──────── Data shown ────────

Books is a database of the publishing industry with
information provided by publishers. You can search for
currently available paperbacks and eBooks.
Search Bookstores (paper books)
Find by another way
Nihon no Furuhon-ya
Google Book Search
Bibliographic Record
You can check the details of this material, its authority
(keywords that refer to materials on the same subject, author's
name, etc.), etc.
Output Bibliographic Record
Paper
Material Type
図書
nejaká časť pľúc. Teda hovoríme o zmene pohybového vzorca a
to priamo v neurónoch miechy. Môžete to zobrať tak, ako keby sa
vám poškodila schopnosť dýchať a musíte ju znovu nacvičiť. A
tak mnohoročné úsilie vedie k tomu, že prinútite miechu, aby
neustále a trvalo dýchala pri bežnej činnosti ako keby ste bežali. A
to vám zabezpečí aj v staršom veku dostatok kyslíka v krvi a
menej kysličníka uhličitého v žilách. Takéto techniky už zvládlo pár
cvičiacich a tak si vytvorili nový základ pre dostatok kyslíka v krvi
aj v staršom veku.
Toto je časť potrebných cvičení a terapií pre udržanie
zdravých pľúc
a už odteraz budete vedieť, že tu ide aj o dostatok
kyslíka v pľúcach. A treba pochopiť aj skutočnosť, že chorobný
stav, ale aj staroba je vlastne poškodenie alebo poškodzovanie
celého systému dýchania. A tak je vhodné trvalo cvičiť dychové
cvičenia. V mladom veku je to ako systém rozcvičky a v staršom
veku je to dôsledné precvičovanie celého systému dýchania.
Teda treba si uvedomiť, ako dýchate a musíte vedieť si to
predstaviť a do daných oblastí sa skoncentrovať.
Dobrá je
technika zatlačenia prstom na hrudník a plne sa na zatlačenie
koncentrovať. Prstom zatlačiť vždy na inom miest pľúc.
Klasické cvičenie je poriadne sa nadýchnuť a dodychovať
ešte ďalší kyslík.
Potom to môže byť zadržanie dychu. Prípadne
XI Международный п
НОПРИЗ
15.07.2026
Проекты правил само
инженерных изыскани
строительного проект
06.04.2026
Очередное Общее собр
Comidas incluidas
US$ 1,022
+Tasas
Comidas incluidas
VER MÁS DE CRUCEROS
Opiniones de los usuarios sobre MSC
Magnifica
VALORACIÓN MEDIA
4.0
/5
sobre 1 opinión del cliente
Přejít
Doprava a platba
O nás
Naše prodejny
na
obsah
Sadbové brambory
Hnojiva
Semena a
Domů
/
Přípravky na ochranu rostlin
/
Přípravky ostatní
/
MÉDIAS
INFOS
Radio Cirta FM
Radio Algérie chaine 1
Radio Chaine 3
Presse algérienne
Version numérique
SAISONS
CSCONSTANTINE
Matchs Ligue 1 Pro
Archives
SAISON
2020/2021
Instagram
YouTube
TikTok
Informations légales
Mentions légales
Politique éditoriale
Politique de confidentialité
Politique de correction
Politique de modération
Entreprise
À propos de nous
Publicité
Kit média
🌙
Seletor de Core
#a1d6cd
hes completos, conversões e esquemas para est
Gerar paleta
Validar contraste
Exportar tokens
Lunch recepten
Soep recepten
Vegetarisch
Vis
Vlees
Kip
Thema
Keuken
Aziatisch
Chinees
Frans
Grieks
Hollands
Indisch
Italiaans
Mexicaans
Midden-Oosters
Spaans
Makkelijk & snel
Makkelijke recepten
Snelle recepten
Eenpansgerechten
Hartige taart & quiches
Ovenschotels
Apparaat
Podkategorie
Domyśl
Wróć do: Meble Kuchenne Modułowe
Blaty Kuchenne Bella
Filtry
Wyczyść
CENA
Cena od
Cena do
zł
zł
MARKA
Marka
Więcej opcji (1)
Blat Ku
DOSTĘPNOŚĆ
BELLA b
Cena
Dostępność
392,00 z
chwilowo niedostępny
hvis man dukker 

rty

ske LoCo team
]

────────

◆ **The problem**
The records above should be repeated word for word.

◆ **Reply to the task**
Books is a database of the publishing industry with
information provided by publishers. You can search for
currently available paperbacks and eBooks.
Search Bookstores (paper books)
Find by another way
Nihon no Furuhon-ya
Google Book Search
Bibliographic Record
You can check the details of this material, its authority
(keywords that refer to materials on the same subject, author's
name, etc.), etc.
Output Bibliographic Record
Paper
Material Type
図書
nejaká časť pľúc. Teda hovoríme o zmene pohybového vzorca a
to priamo v neurónoch miechy. Môžete to zobrať tak, ako keby sa
vám poškodila schopnosť dýchať a musíte ju znovu nacvičiť. A
tak mnohoročné úsilie vedie k tomu, že prinútite miechu, aby
neustále a trvalo dýchala pri bežnej činnosti ako keby ste bežali. A
to vám zabezpečí aj v staršom veku dostatok kyslíka v krvi a
menej kysličníka uhličitého v žilách. Takéto techniky už zvládlo pár
cvičiacich a tak si vytvorili nový základ pre dostatok kyslíka v krvi
aj v staršom veku.
Toto je časť potrebných cvičení a terapií pre udržanie
zdravých pľúc
a už odteraz budete vedieť, že tu ide aj o dostatok
kyslíka v pľúcach. A treba pochopiť aj skutočnosť, že chorobný
stav, ale aj staroba je vlastne poškodenie alebo poškodzovanie
celého systému dýchania. A tak je vhodné trvalo cvičiť dychové
cvičenia. V mladom veku je to ako systém rozcvičky a v staršom
veku je to dôsledné precvičovanie celého systému dýchania.
Teda treba si uvedomiť, ako dýchate a musíte vedieť si to
predstaviť a do daných oblastí sa skoncentrovať.
Dobrá je
technika zatlačenia prstom na hrudník a plne sa na zatlačenie
koncentrovať. Prstom zatlačiť vždy na inom miest pľúc.
Klasické cvičenie je poriadne sa nadýchnuť a dodychovať
ešte ďalší kyslík.
Potom to môže byť zadržanie dychu. Prípadne
XI Международный п
НОПРИЗ
15.07.2026
Проекты правил само
инженерных изыскани
строительного проект
06.04.2026
Очередное Общее собр
Comidas incluidas
US$ 1,022
+Tasas
Comidas incluidas
VER MÁS DE CRUCEROS
Opiniones de los usuarios sobre MSC
Magnifica
VALORACIÓN MEDIA
4.0
/5
sobre 1 opinión del cliente
Přejít
Doprava a platba
O nás
Naše prodejny
na
obsah
Sadbové brambory
Hnojiva
Semena a
Domů
/
Přípravky na ochranu rostlin
/
Přípravky ostatní
/
MÉDIAS
INFOS
Radio Cirta FM
Radio Algérie chaine 1
Radio Chaine 3
Presse algérienne
Version numérique
SAISONS
CSCONSTANTINE
Matchs Ligue 1 Pro
Archives
SAISON
2020/2021
Instagram
YouTube
TikTok
Informations légales
Mentions légales
Politique éditoriale
Politique de confidentialité
Politique de correction
Politique de modération
Entreprise
À propos de nous
Publicité
Kit média
🌙
Seletor de Core
#a1d6cd
hes completos, conversões e esquemas para est
Gerar paleta
Validar contraste
Exportar tokens
Lunch recepten
Soep recepten
Vegetarisch
Vis
Vlees
Kip
Thema
Keuken
Aziatisch
Chinees
Frans
Grieks
Hollands
Indisch
Italiaans
Mexicaans
Midden-Oosters
Spaans
Makkelijk & snel
Makkelijke recepten
Snelle recepten
Eenpansgerechten
Hartige taart & quiches
Ovenschotels
Apparaat
Podkategorie
Domyśl
Wróć do: Meble Kuchenne Modułowe
Blaty Kuchenne Bella
Filtry
Wyczyść
CENA
Cena od
Cena do
zł
zł
MARKA
Marka
Więcej opcji (1)
Blat Ku
DOSTĘPNOŚĆ
BELLA b
Cena
Dostępność
392,00 z
chwilowo niedostępny
hvis man dukker 

rty

ske LoCo team
]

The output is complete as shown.